The tax increase necessary to finance this level of spending could require doubling the state’s current individual income tax and could cost the state up to 132,000 jobs and $31.3 billion in economic activity.

A better approach, and one that Pritzker and all candidates and policymakers should embrace, is to halt the growth in income and property taxes by reining in the growth in government spending.

A spending cap, for example, could prevent the need for future tax hikes. In spring 2018, state lawmakers lent bipartisan support to a constitutional amendment to impose a spending cap on the state budget. Although the spending cap amendment never made it to a vote, members of the Illinois House of Representatives and Senate have pledged to reintroduce the legislation next year. The spending cap would have tied the growth in state spending to the long-run average growth in the economy, avoiding the need for economically damaging tax hikes.
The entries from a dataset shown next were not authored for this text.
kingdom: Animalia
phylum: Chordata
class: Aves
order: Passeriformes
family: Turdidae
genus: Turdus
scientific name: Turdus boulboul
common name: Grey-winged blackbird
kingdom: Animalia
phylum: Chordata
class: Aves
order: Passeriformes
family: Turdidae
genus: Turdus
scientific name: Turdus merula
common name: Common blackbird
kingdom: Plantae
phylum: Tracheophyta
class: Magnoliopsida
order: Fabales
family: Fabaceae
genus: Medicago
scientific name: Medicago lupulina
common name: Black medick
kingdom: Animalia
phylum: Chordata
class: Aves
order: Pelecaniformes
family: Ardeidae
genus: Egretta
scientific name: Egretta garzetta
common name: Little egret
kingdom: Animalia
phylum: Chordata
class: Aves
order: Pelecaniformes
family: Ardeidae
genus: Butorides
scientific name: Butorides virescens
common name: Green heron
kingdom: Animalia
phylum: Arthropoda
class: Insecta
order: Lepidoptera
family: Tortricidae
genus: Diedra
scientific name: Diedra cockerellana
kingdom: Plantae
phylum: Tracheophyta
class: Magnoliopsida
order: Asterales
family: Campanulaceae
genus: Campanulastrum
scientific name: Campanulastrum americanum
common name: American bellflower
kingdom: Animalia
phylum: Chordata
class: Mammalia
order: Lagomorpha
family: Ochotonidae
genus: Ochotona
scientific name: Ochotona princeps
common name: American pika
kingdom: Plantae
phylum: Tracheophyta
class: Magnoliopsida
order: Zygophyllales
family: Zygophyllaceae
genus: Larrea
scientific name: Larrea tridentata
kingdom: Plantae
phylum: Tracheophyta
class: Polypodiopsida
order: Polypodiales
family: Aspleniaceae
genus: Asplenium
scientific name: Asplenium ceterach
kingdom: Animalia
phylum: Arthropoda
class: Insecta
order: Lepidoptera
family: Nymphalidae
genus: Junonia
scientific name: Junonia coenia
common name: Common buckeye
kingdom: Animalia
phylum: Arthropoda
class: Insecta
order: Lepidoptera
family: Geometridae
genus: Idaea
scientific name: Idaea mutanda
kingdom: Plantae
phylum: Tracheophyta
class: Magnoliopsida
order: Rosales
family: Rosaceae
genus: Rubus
In addition to a spending cap, reforming Illinois’ broken pension system would allow government to maintain core services while refraining from more punishing property and income tax increases. Pensions for government workers significantly burden both state and local government budgets, and the systems’ solvency continues to worsen even as taxpayers funnel billions of dollars into them each year. But tax hikes to pay for pensions do nothing to improve the delivery of current services and can depress home price appreciation. Lower home values have also been associated with lower job creation. A greater tax burden has made housing in Illinois less affordable than the past, and a worse investment relative to other states.



Taxpayers must reject calls for a progressive income tax if Illinois is to prioritize its economic growth. State lawmakers have called for an end to Illinois’ constitutionally protected flat income tax in favor of a progressive income tax with differing rates set according to income levels. Although often sold as a tax on the rich, other state progressive income tax models Pritzker has indicated he would look to for inspiration would all hike taxes on the typical Illinois family, and wouldn’t even come close to raising the revenue he needs to finance his spending plan.

The state’s economy cannot afford a progressive income tax hike – or any tax hike – if it is to ever to close the economic growth gap with the rest of the nation. Policymakers must opt for pro-growth reforms instead.